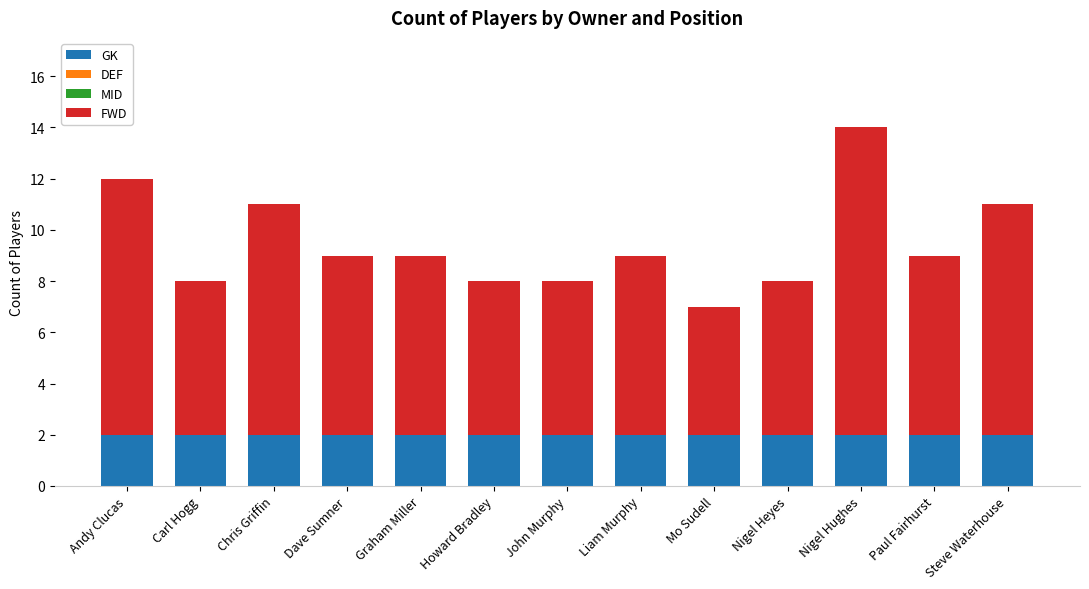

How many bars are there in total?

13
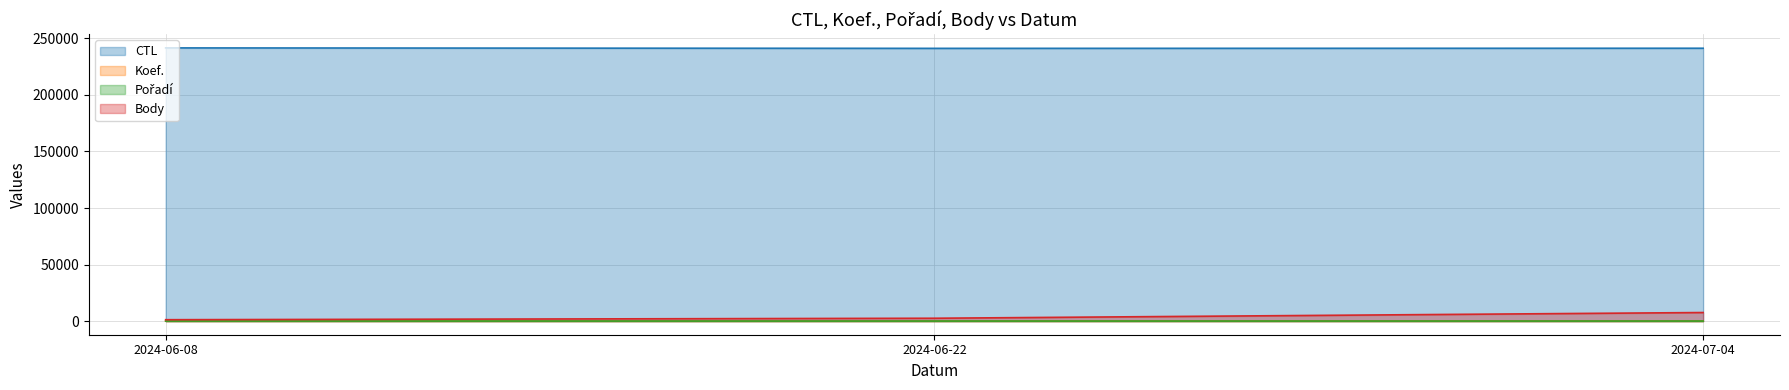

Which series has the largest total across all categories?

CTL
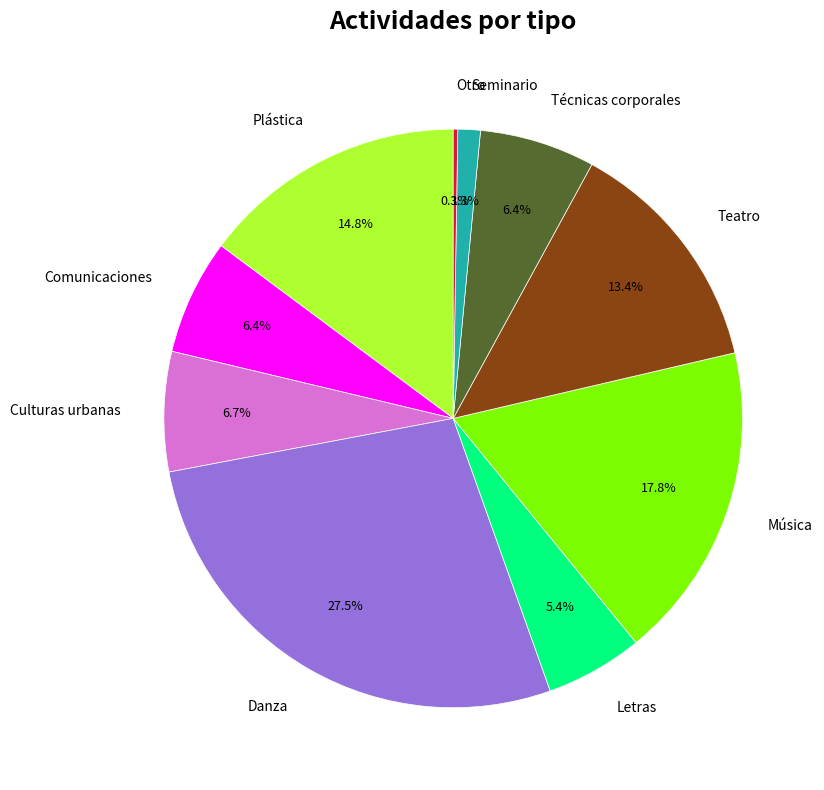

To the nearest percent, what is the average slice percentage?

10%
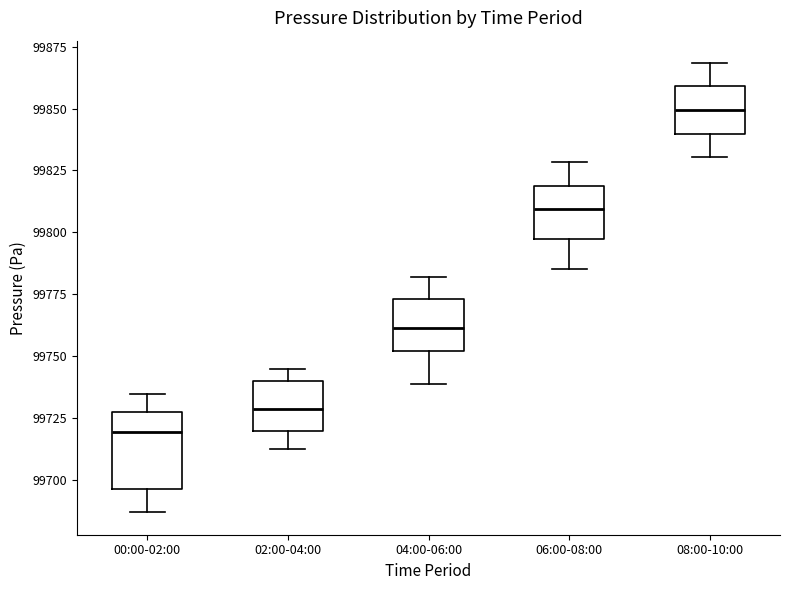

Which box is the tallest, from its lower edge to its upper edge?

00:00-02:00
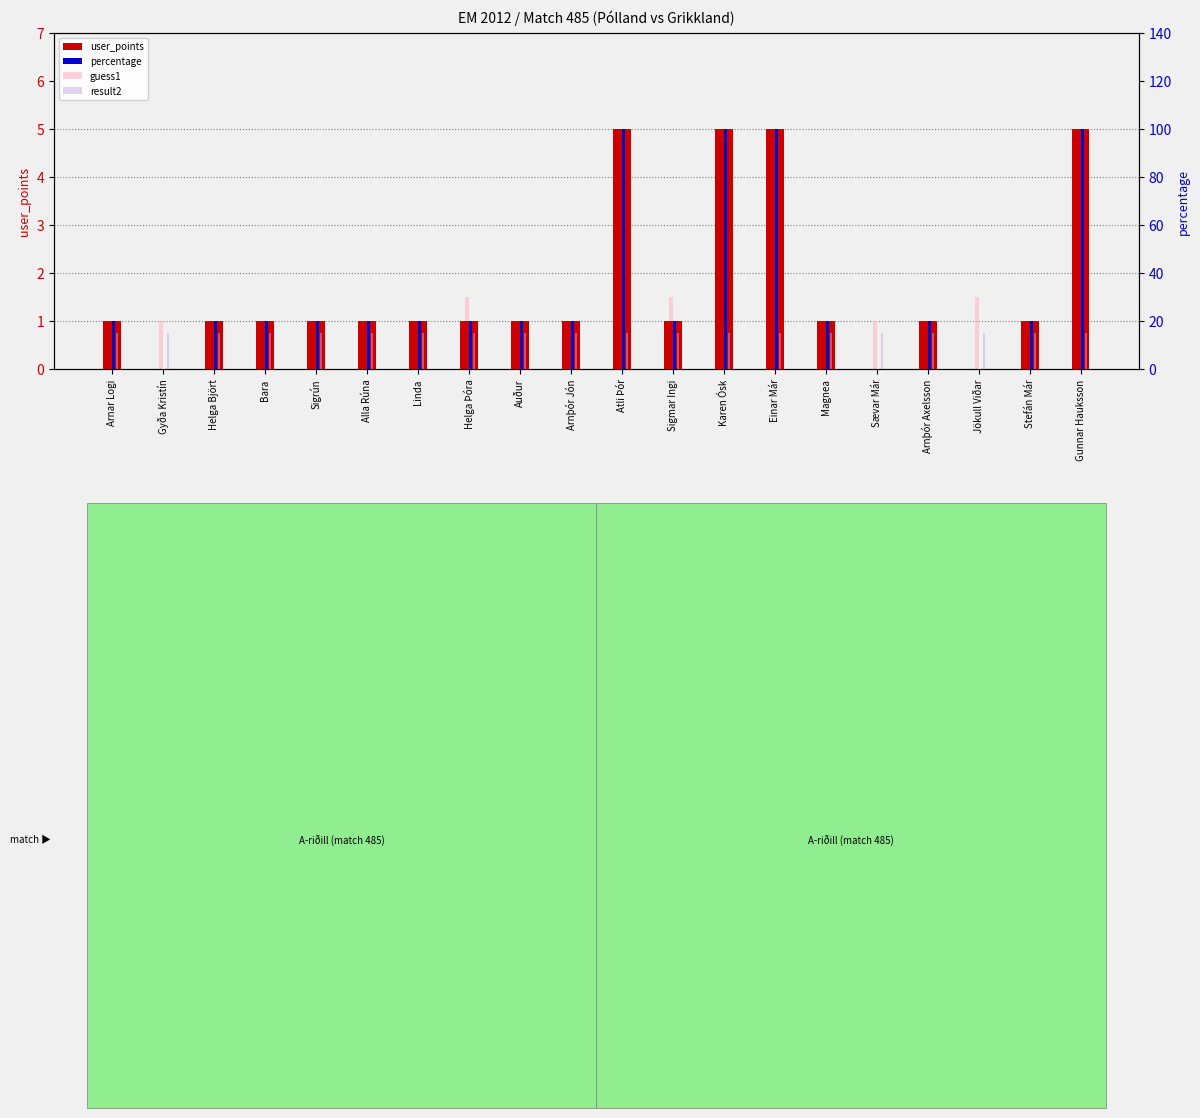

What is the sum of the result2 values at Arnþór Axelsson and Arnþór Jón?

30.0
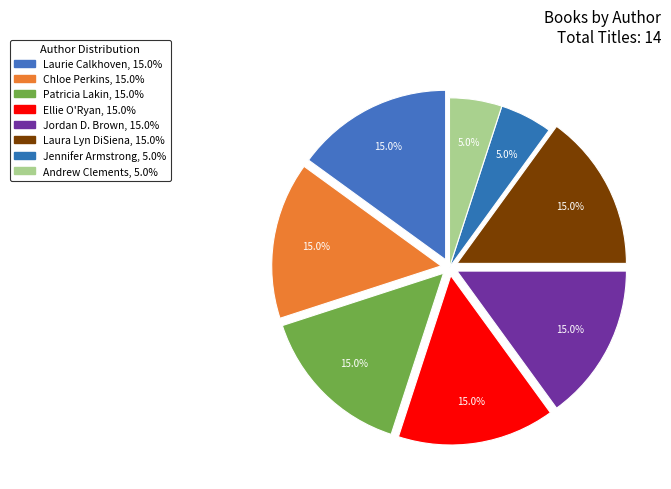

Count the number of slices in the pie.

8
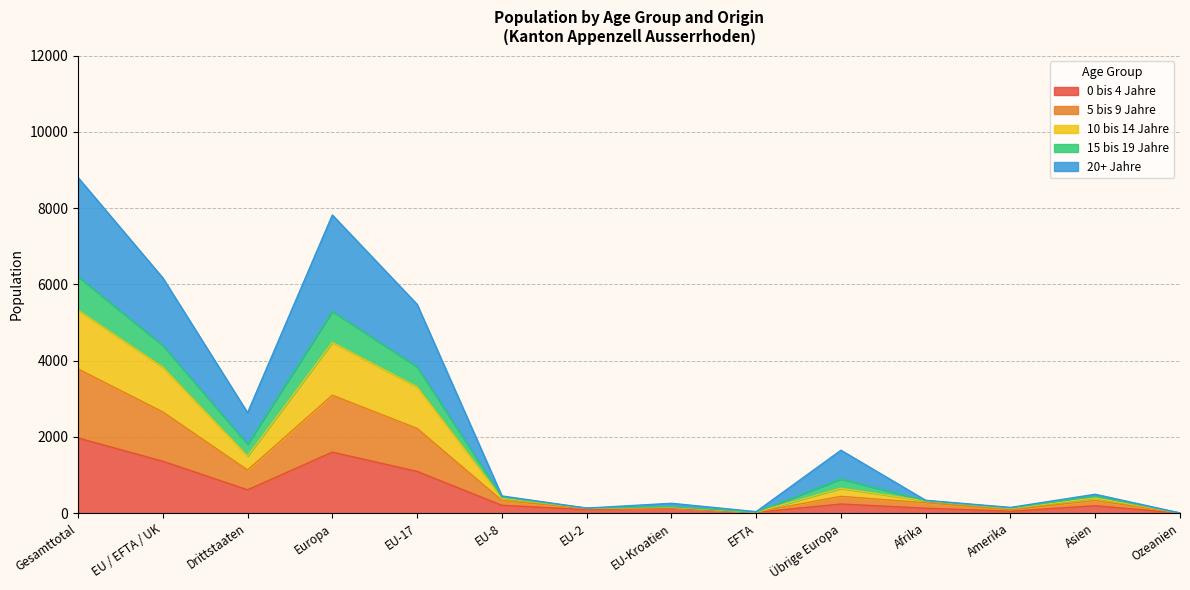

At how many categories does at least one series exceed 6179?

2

▶ WHAT THE TASK ASKS: Reproduce word for word all of the text in the material above, leaving out the pictures.

▶ RESPONSE AREA:
How many bars are there in total?

13

Which series has the largest total across all categories?

CTL

To the nearest percent, what is the average slice percentage?

10%

Which box is the tallest, from its lower edge to its upper edge?

00:00-02:00

What is the sum of the result2 values at Arnþór Axelsson and Arnþór Jón?

30.0

Count the number of slices in the pie.

8

At how many categories does at least one series exceed 6179?

2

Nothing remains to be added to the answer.